You achieve nothing financially by breaking even in back grounding or feeding cattle.  Yet retained ownership and feed yard projections most often calculate break-even as if it were the ultimate goal.  It’s extremely important to understand what is included in the cost to arrive at break-even or net returns.  Most calculations only include the feed yard’s direct cost of production.

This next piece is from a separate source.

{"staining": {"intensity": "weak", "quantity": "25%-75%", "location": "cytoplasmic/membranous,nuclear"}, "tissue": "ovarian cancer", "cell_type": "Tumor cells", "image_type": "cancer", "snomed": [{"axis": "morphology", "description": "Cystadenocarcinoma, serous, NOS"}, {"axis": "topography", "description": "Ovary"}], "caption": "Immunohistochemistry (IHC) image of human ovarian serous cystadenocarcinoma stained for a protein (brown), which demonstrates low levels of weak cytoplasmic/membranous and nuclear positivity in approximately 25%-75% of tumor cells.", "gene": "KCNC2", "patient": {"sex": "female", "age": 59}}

Nothing is included in the cost to cover indirect or overhead costs, the owner’s labor and management (living withdrawals) or taxes.  Your business will go broke if there is no income to pay overhead costs.  Many producers must have something to live on.  If you earn a taxable income, self employment taxes and income taxes have to be paid.  Financial profit is properly defined as return to the producer’s equity capital at risk after all direct, indirect, and management costs (living withdrawals) are paid.  Revenue minus direct cost is the gross margin.
 
When doing projections or evaluating closeouts always include the cost of a portion of the overhead and indirect costs (phone, utilities, accounting and secretarial services) of the business plus returns to owner management and labor.  The latter can be arrived at by estimating how much it would cost to have a non-family member to do the labor and management activities.  A review of your overhead costs and family living withdrawals in past years can provide good information for projections. Add these costs to the direct cost to calculate your break-evens.  Consider these costs as a margin that must be covered to justify taking on the additional management responsibility.
 
In projections, establish your target net return and determine what sale price is necessary to cover total costs to justify taking on the additional risk.  It’s good to consider at least three levels of possible outcome (pessimistic likely and optimistic prices).  Calculate what the target net-return to risk (profit) and equity capital will be for each price situation.  Always remember you achieve nothing by attaining break-evens that only include the direct cost of production.
 
Most cattle producers have sustained considerable equity loss in the past two years.  Many need to use caution as well as risk management tools to avoid further deterioration of their financial position.  Recovery of equity is a painful process requiring top management.  Not only are margins narrow, but when income is generated that could rebuild equity, a good percentage first must be paid for self employment and income tax.
 
Many producers need a guideline to help them establish the value of their managerial services.  The following is a suggested approach.  Normal total farm or ranch professional management fees will run between 5 to 10 percent of the gross income for yearlong management.  Beef cattle would be on the lower end of the rang whereas intensive crop production is on the upper end.   Operational management activities are performed in the feedyard and the cost is included in fees paid.  The marketing and financial analysis, and associated decisions are the responsibility of the cattle owner or manager.  A reasonable goal would be to charge 5% of gross income adjusted for the average days on feed for owner management.  For example, cattle on feed for 180 days would accumulate a management fee of 2.47% (180/365 x 5%).  For a 1,150 pound steer at a $64/cwt price (or $736) this would be a management cost of $18.18 per head.  On a pen of 100 head of steers, management would be paid $1,818.  In order to generate a modest full time salary, more than two thousand head of cattle must be fed.
 
In the case of back grounding or preconditioning calves, the producer-manager must tame care of the operational activities as well as analysis and decision-making.  This is an intensive activity in terms of management input.  Suggestions are to use the 10% of gross income adjusted for days back grounded.  For example, back grounding a 600-pound steer worth $420 for 45 days would cost $5.18 per head (45/365 x 10% $420).  The returns to management would be $518 on a 100 head herd.  Additional cost is added to management for labor provided.